WORK REQUEST: What is needed is an exact transcription of the listing, with the images removed.

══ MATERIALS PROVIDED ══

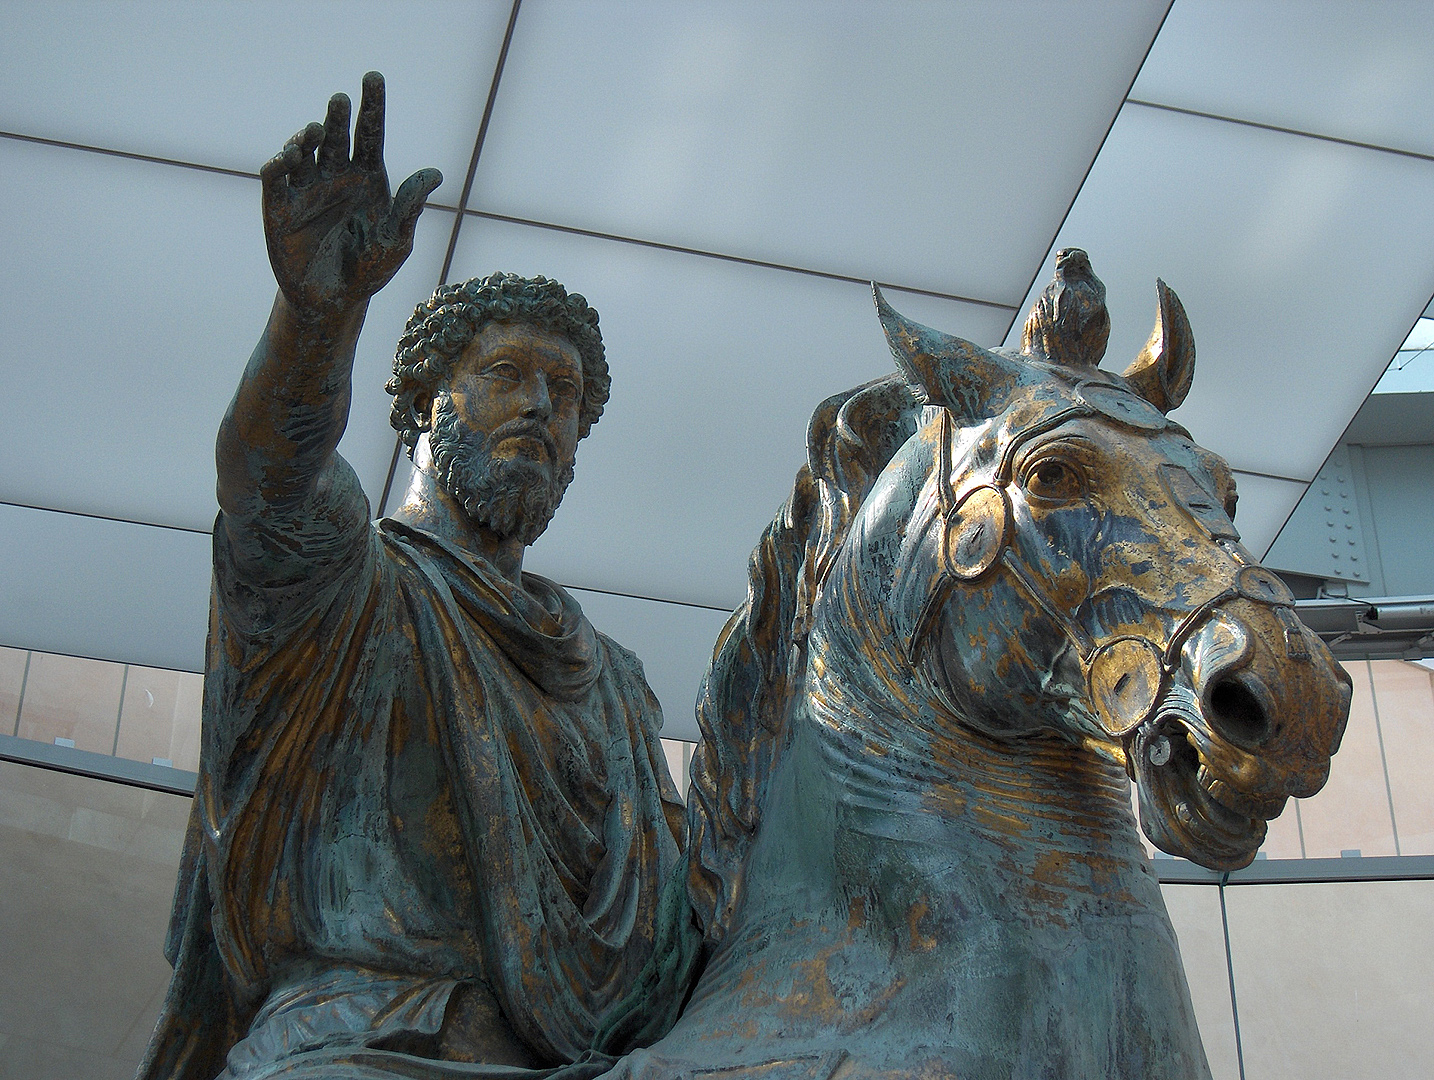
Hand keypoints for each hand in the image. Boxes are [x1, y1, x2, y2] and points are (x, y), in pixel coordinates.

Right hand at [260, 71, 441, 316]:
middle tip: (340, 101)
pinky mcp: (278, 205)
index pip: (370, 132)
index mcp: (367, 176)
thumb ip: (410, 208)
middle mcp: (336, 174)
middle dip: (338, 115)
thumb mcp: (396, 241)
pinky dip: (278, 164)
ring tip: (315, 132)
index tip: (373, 77)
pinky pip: (275, 177)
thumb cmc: (370, 270)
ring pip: (304, 148)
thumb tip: (434, 174)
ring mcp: (305, 187)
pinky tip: (287, 158)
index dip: (372, 104)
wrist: (333, 302)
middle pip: (337, 133)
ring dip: (307, 136)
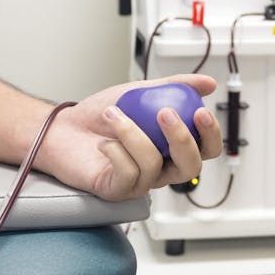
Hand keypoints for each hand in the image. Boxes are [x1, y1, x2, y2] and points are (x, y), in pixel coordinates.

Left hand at [39, 74, 221, 200]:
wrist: (64, 128)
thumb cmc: (101, 115)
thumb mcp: (142, 91)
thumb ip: (175, 86)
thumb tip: (209, 84)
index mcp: (172, 147)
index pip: (206, 149)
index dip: (210, 134)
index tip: (200, 112)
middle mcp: (161, 168)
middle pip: (190, 167)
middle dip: (182, 140)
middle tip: (165, 114)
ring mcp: (140, 182)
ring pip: (153, 165)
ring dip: (132, 134)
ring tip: (113, 113)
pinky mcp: (117, 190)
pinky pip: (127, 174)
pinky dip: (116, 152)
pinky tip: (104, 142)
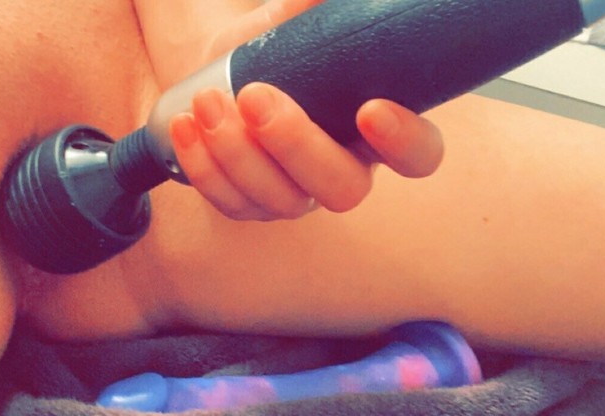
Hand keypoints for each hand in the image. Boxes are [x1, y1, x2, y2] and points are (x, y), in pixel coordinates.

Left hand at [135, 0, 444, 219]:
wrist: (217, 75)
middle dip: (297, 145)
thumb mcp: (288, 23)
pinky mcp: (250, 206)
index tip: (371, 108)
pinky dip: (203, 164)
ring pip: (281, 199)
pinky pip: (230, 201)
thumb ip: (306, 8)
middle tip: (255, 98)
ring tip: (207, 100)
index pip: (418, 154)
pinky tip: (185, 125)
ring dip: (238, 151)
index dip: (405, 142)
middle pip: (343, 188)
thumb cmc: (272, 52)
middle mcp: (343, 171)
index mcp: (375, 131)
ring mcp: (297, 197)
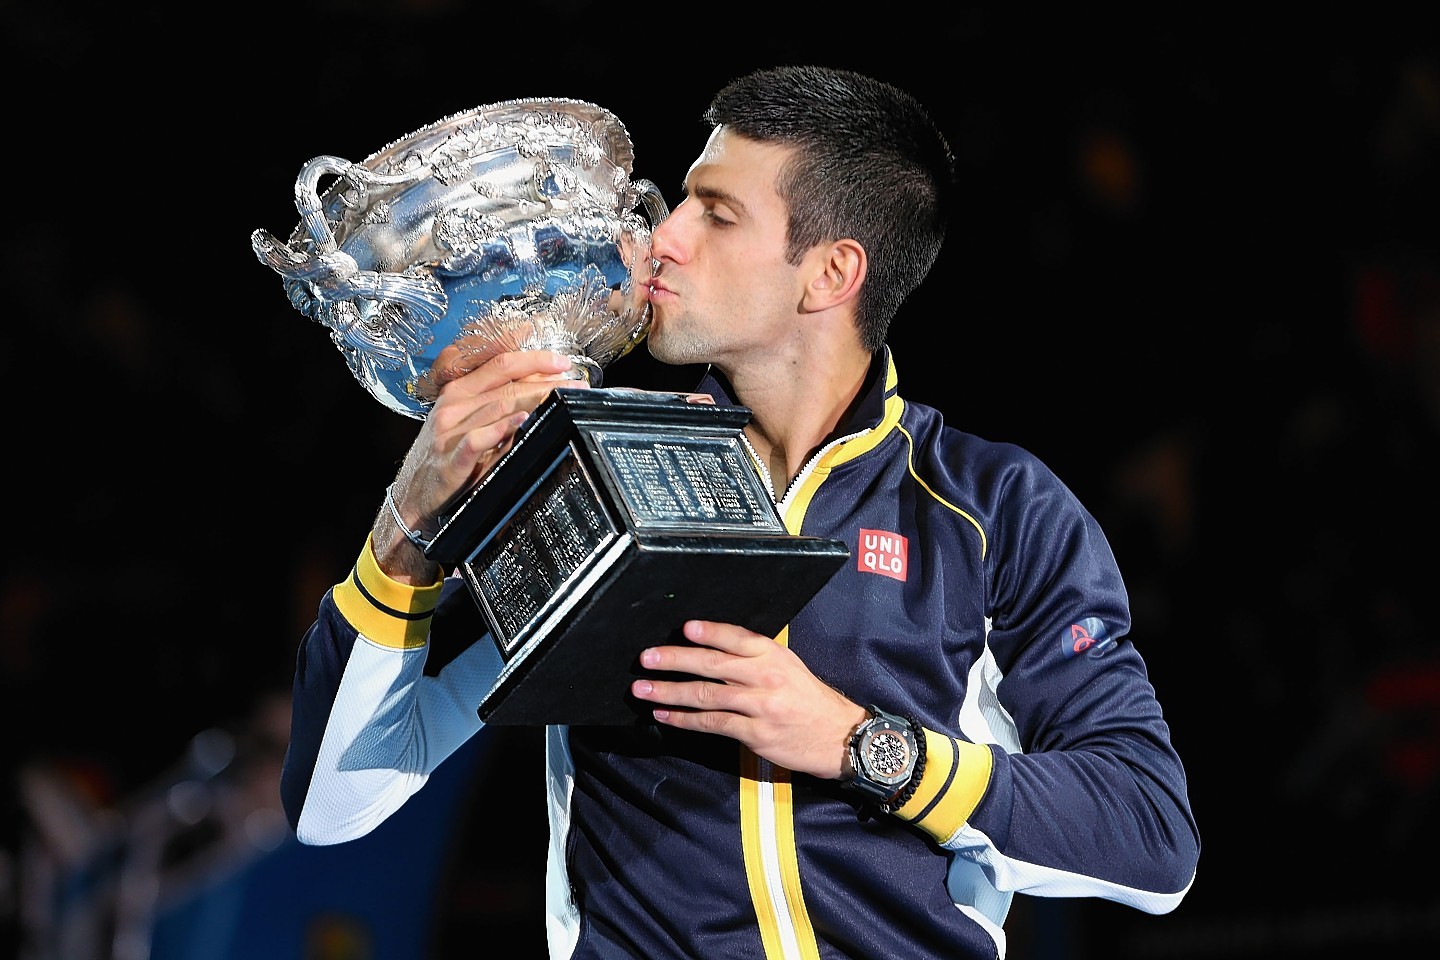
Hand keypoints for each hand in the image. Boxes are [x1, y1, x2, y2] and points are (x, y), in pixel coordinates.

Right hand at [376, 349, 583, 580]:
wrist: (413, 495)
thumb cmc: (445, 455)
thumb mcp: (465, 420)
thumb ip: (495, 402)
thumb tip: (538, 387)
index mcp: (457, 390)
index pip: (498, 362)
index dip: (532, 357)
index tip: (561, 360)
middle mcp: (452, 404)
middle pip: (504, 381)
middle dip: (544, 378)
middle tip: (575, 381)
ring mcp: (448, 431)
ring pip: (497, 405)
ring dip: (535, 399)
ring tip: (562, 397)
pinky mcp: (450, 460)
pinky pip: (477, 439)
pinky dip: (500, 429)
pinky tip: (522, 421)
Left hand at [631, 620, 866, 779]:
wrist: (839, 737)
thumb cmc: (808, 699)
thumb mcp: (788, 666)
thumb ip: (754, 657)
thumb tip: (711, 648)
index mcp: (773, 655)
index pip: (737, 637)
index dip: (710, 632)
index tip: (684, 628)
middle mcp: (766, 677)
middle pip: (713, 664)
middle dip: (675, 660)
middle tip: (647, 658)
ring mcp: (760, 706)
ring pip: (706, 695)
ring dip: (670, 691)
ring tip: (643, 689)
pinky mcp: (755, 734)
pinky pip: (712, 724)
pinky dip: (685, 720)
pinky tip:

═══

TASK SOLUTION:
Hand keypoints for each hand in the image. Boxes are [x1, y1, x2, y2] and points are (x, y), in pixel coordinates.

Right hand at [260, 71, 441, 316]:
middle tip: (340, 101)
pinky mcp: (278, 205)
index pip: (370, 132)
index mcp: (367, 176)
thumb ip: (410, 208)
middle mcp: (336, 174)
middle dip: (338, 115)
thumb mcp: (396, 241)
pinky dip: (278, 164)
ring tip: (315, 132)
index tip: (373, 77)
pinky pip: (275, 177)
thumb cmc: (370, 270)
ring pip: (304, 148)
thumb tip: (434, 174)
ring mcp: (305, 187)
pinky tip: (287, 158)
index dip: (372, 104)
wrist: (333, 302)
middle pip: (337, 133)
ring dip: (307, 136)
Hand keypoints for each hand in the image. Boxes are [x1, y1, x2, y2] and points are (x, y), in pixel coordinates.

Left hand at [39, 74, 221, 200]:
wrist: (64, 128)
thumb cmc: (101, 115)
thumb mcp: (142, 91)
thumb ip: (175, 86)
thumb tip: (209, 84)
index mcp: (172, 147)
index pip: (206, 149)
index dip: (210, 134)
index tip: (200, 112)
middle mcp: (161, 168)
middle pip: (190, 167)
middle dip: (182, 140)
middle tip: (165, 114)
ring mcp: (140, 182)
ring pip: (153, 165)
ring dip: (132, 134)
ring tip: (113, 113)
pinky mcp: (117, 190)
pinky pip: (127, 174)
pinky dip: (116, 152)
pinky tip: (104, 142)
Hand keypoints for each hand in the image. Boxes are [x1, y1, x2, y2] and points are (x, y), in pixel coordinates.

Left hand at [135, 0, 444, 219]:
wrist: (217, 75)
middle dip: (297, 145)
thumb mcp: (288, 23)
pinky mcp: (250, 206)
index tip: (371, 108)
pinky dip: (203, 164)
ring pip: (281, 199)
pinky pip: (230, 201)
thumb ip: (306, 8)
middle tip: (255, 98)
ring tip: (207, 100)
index pip: (418, 154)
pinky tip: (185, 125)
ring dip: (238, 151)
index dip: (405, 142)
middle pip: (343, 188)
thumb cmc: (272, 52)
middle mcp: (343, 171)
index mcp: (375, 131)
ring mcp: (297, 197)
Hand keypoints for each hand in the image. Boxes are [x1, y1, x2, y2] and points are (x, y), in pixel coordinates.

Right hand at [376, 349, 583, 580]:
wrist: (413, 495)
thumb cmc: (445, 455)
thumb mcp: (465, 420)
thumb ip: (495, 402)
thumb tip: (538, 387)
index mcp: (457, 390)
index pip: (498, 362)
index dip: (532, 357)
index tip: (561, 360)
middle mcp: (452, 404)
middle pip: (504, 381)
middle dip: (544, 378)
middle tip: (575, 381)
ring mcp: (448, 431)
ring pip: (497, 405)
ring dip: (535, 399)
ring tip: (562, 397)
pinky mcp: (450, 460)
pinky pip: (477, 439)
pinky dip: (500, 429)
pinky tip: (522, 421)
Left hand at [631, 620, 866, 779]:
wrist: (839, 737)
thumb cmc: (808, 699)
thumb mcp: (788, 666)
thumb ip: (754, 657)
thumb tip: (711, 648)
index mcp: (773, 655)
index pip: (737, 637)
index dip: (710, 632)
index tip: (684, 628)
middle mcp: (766, 677)
middle pip: (713, 664)
middle dip: (675, 660)
middle tip: (647, 658)
ring mcp: (760, 706)
ring pip: (706, 695)
ring dip: (670, 691)
ring tip: (643, 689)
pinky mcp: (755, 734)
pinky pip: (712, 724)
pinky dip: (685, 720)
pinky tip:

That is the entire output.